## REQUEST 1
Answer these from the text on the Marshua Stakes:
(a) At what distance and on what surface is the race run?
(b) In what year was the race named for Marshua?
(c) How many starts did Marshua make in 1964?
## REQUEST 2
Return the stretch of the Marshua Stakes text from "The Marshua Stakes" through "on the dirt.", copied word for word.

## TEXT SHOWN
=== Begin Enclosure ===

The Marshua Stakes is an American Thoroughbred horse race held annually in February at Laurel Park Racecourse in Laurel, Maryland. The race is open to three-year-old fillies and is run at six furlongs on the dirt.

An ungraded stakes race, it offers a purse of $100,000. The race was named in honor of the great race mare Marshua in 1987. Marshua was foaled in 1962 and was an American Thoroughbred racehorse sired by Nashua out of Emardee, by Heliopolis. Marshua was ranked second in her class of two-year-olds. She made 16 starts in 1964 and was in the money 15 times, or 94% of the time. The highlight of that season was her victory in the prestigious Selima Stakes at Laurel Park Racecorse in Maryland. Having led all the way around the  mile event, she battled Queen Empress through the stretch to win by a fading neck. Queen Empress was later named champion two-year-old filly. In addition to the Selima, Marshua won the Schuylerville Stakes, the Gardenia Stakes and the Marguerite Stakes in her freshman year.

=== End Enclosure ===

## DATA UNDER STUDY
=== Begin Enclosure ===

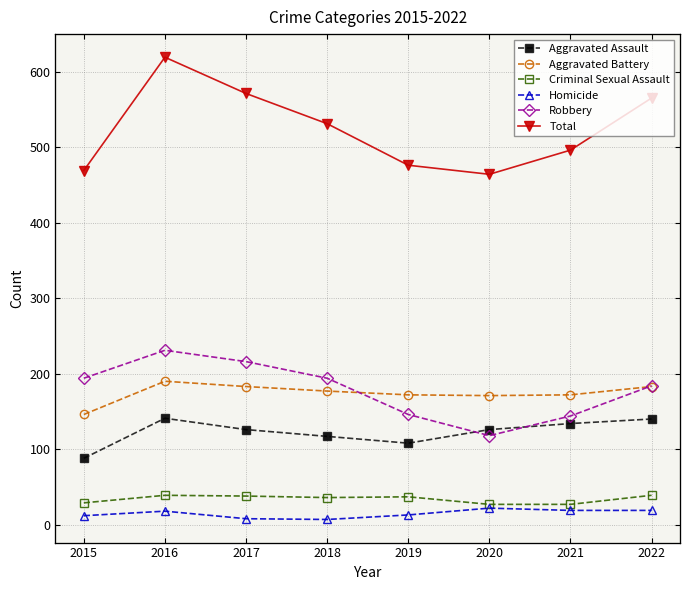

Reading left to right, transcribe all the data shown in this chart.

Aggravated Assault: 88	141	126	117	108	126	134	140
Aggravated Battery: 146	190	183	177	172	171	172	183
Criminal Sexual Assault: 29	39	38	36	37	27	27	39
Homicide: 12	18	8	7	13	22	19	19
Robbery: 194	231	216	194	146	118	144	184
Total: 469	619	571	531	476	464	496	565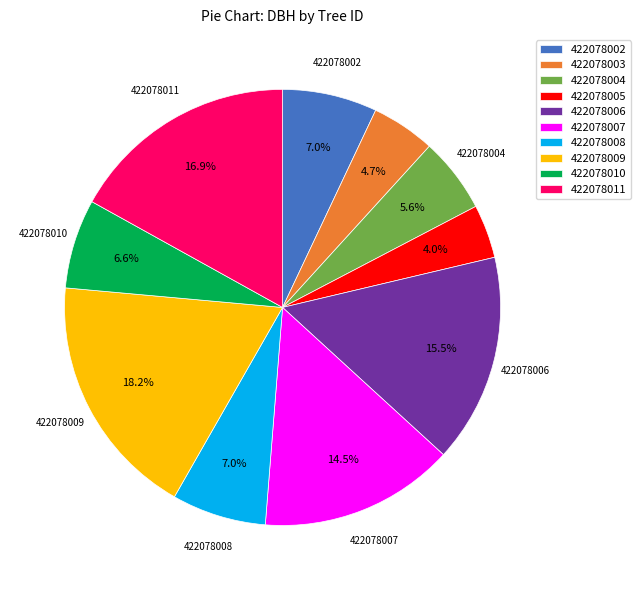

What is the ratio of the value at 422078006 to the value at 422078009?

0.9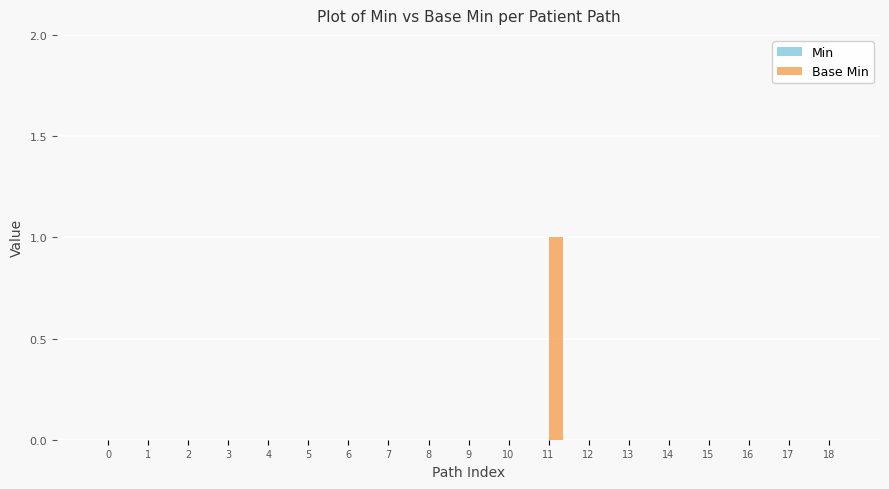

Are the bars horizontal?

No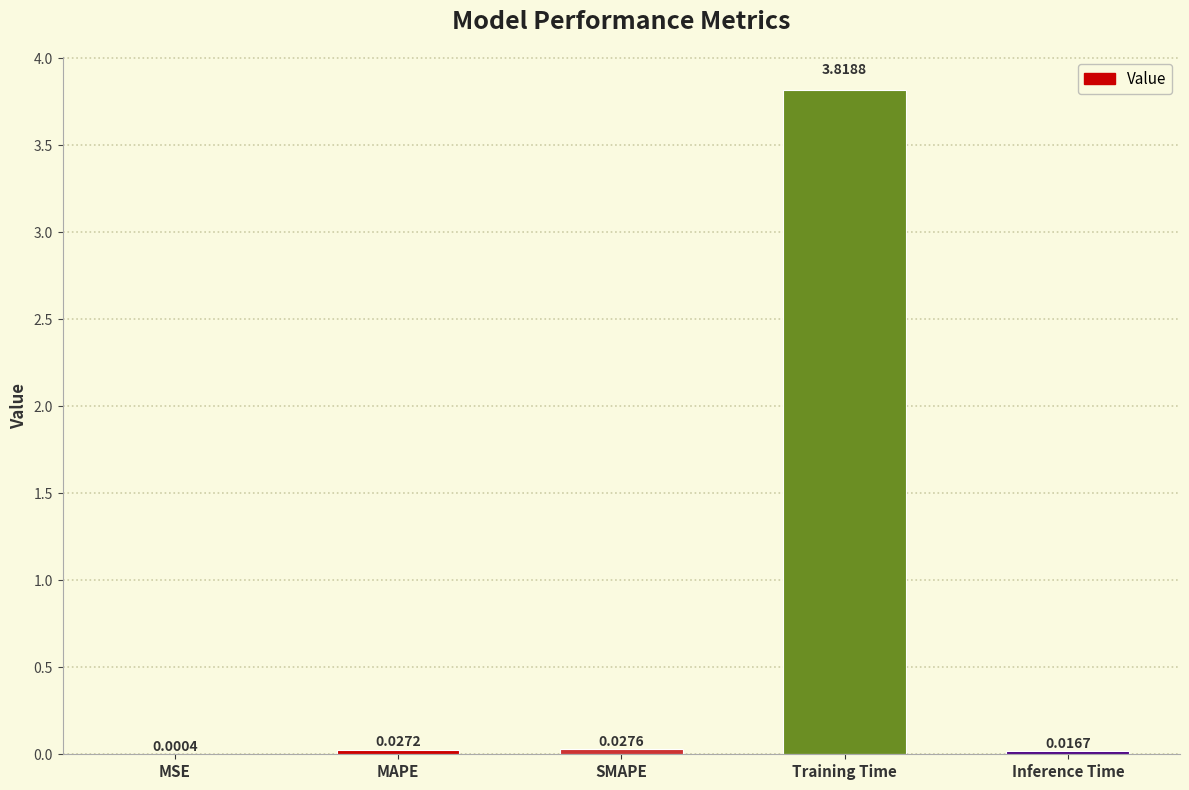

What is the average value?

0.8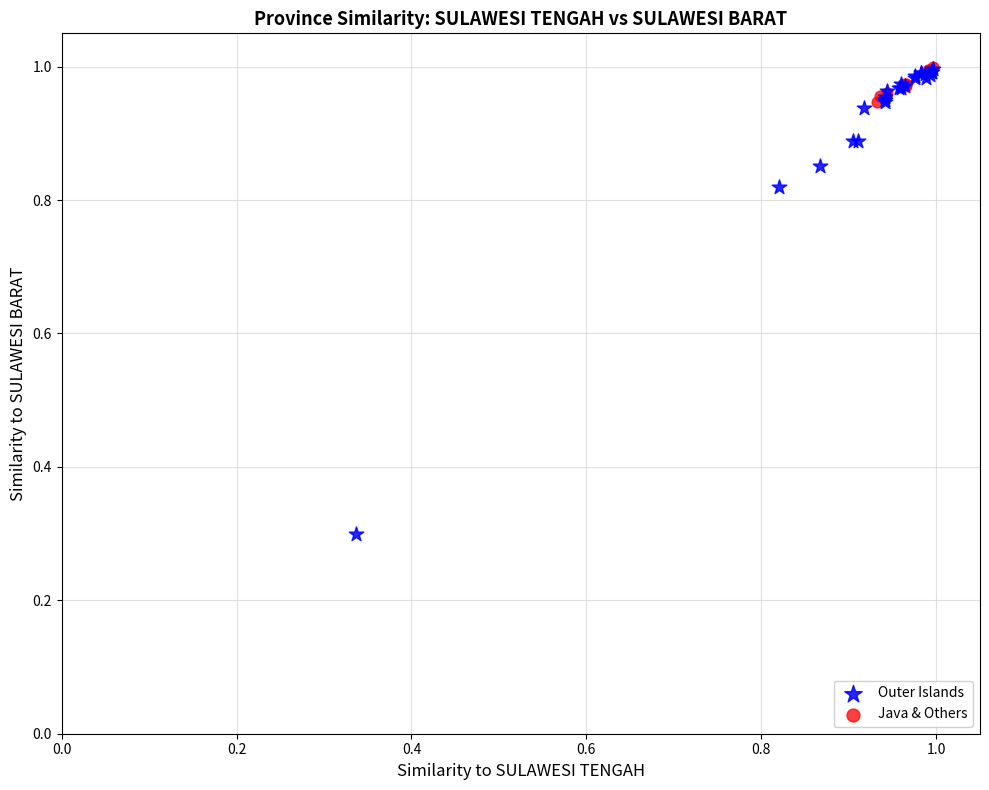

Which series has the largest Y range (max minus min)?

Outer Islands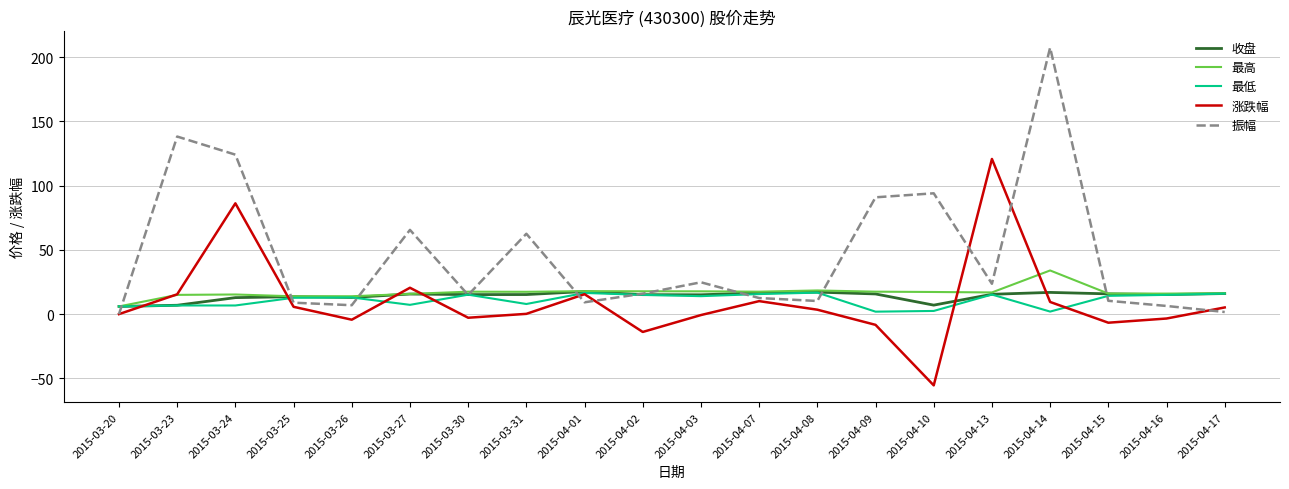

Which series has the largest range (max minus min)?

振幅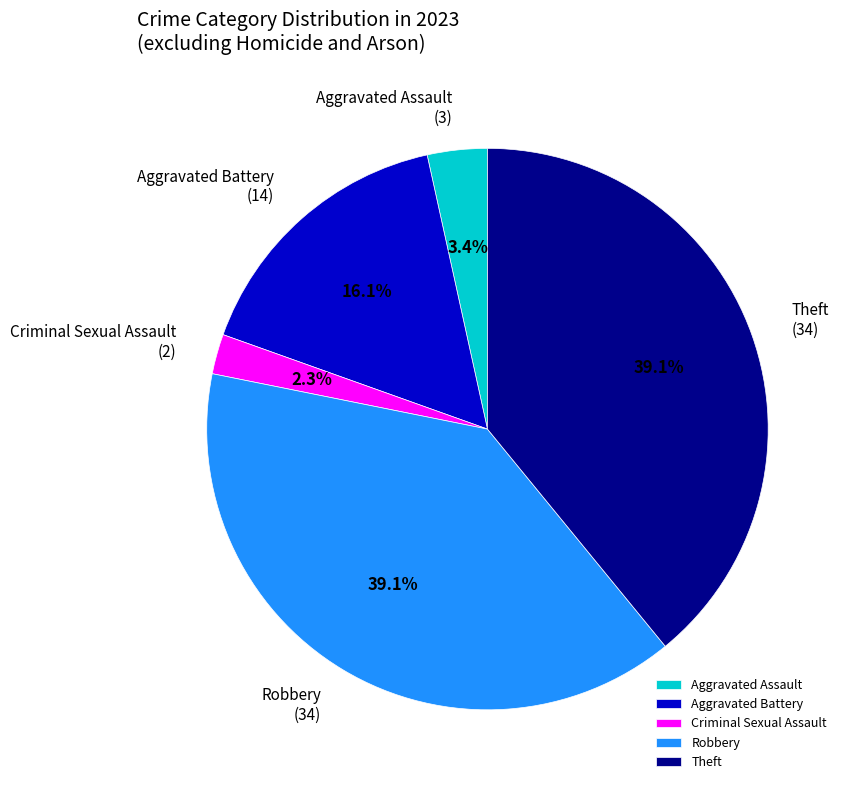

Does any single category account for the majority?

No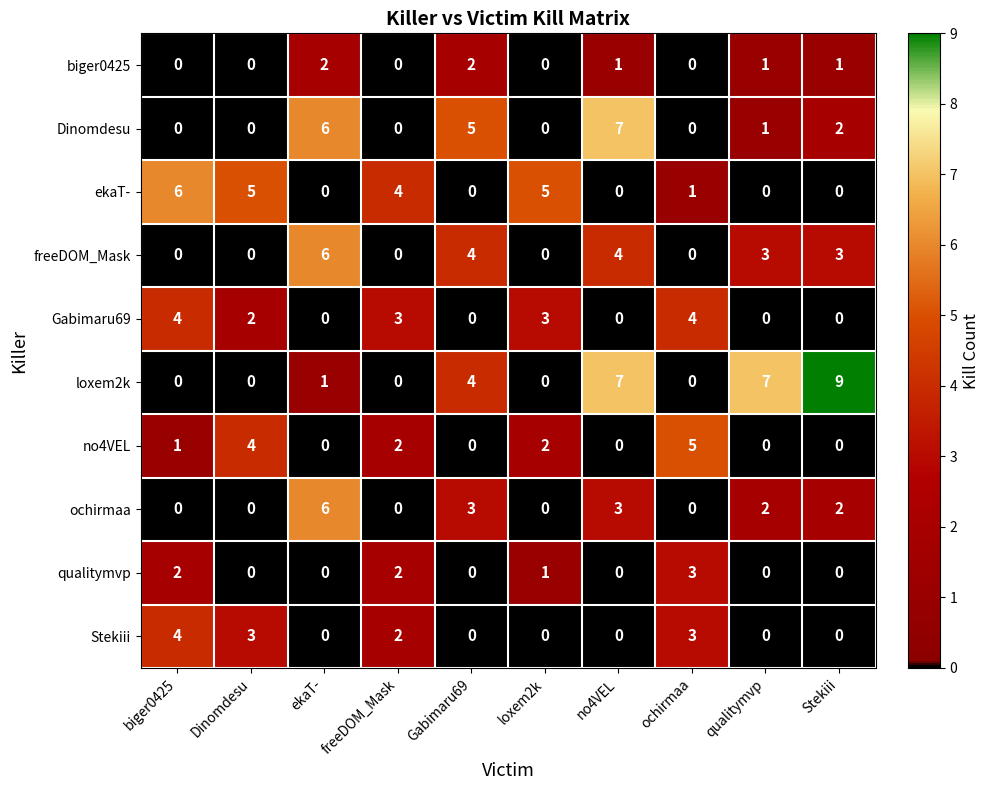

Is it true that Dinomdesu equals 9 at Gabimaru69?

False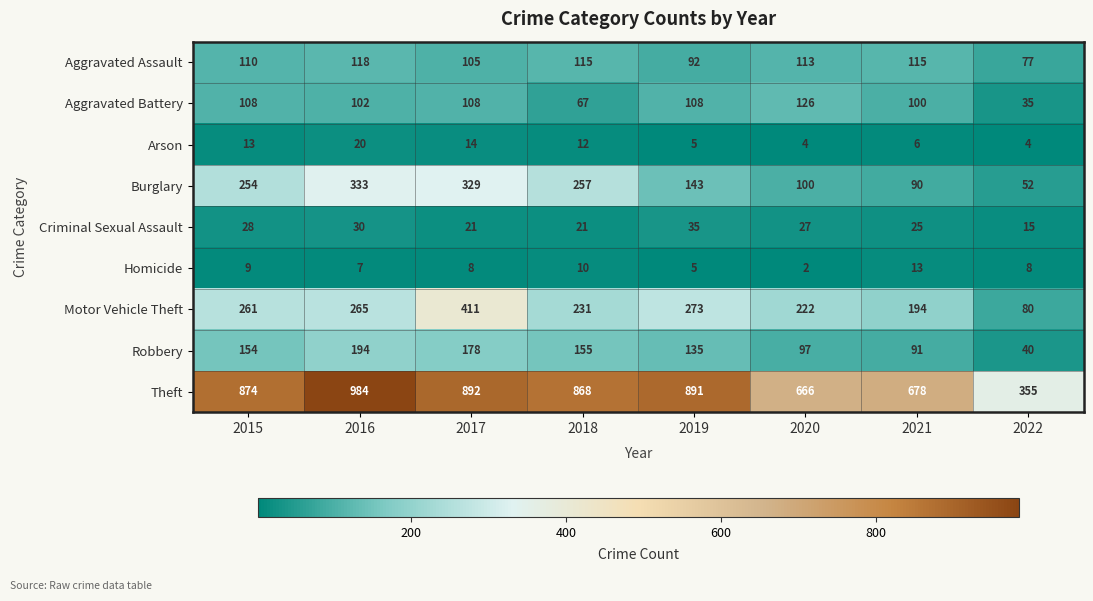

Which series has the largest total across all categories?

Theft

=== End Enclosure ===

## TASK OUTPUT 1
(a) Six furlongs on the dirt
(b) 1987
(c) 16

## TASK OUTPUT 2
The Marshua Stakes is an American Thoroughbred horse race held annually in February at Laurel Park Racecourse in Laurel, Maryland. The race is open to three-year-old fillies and is run at six furlongs on the dirt.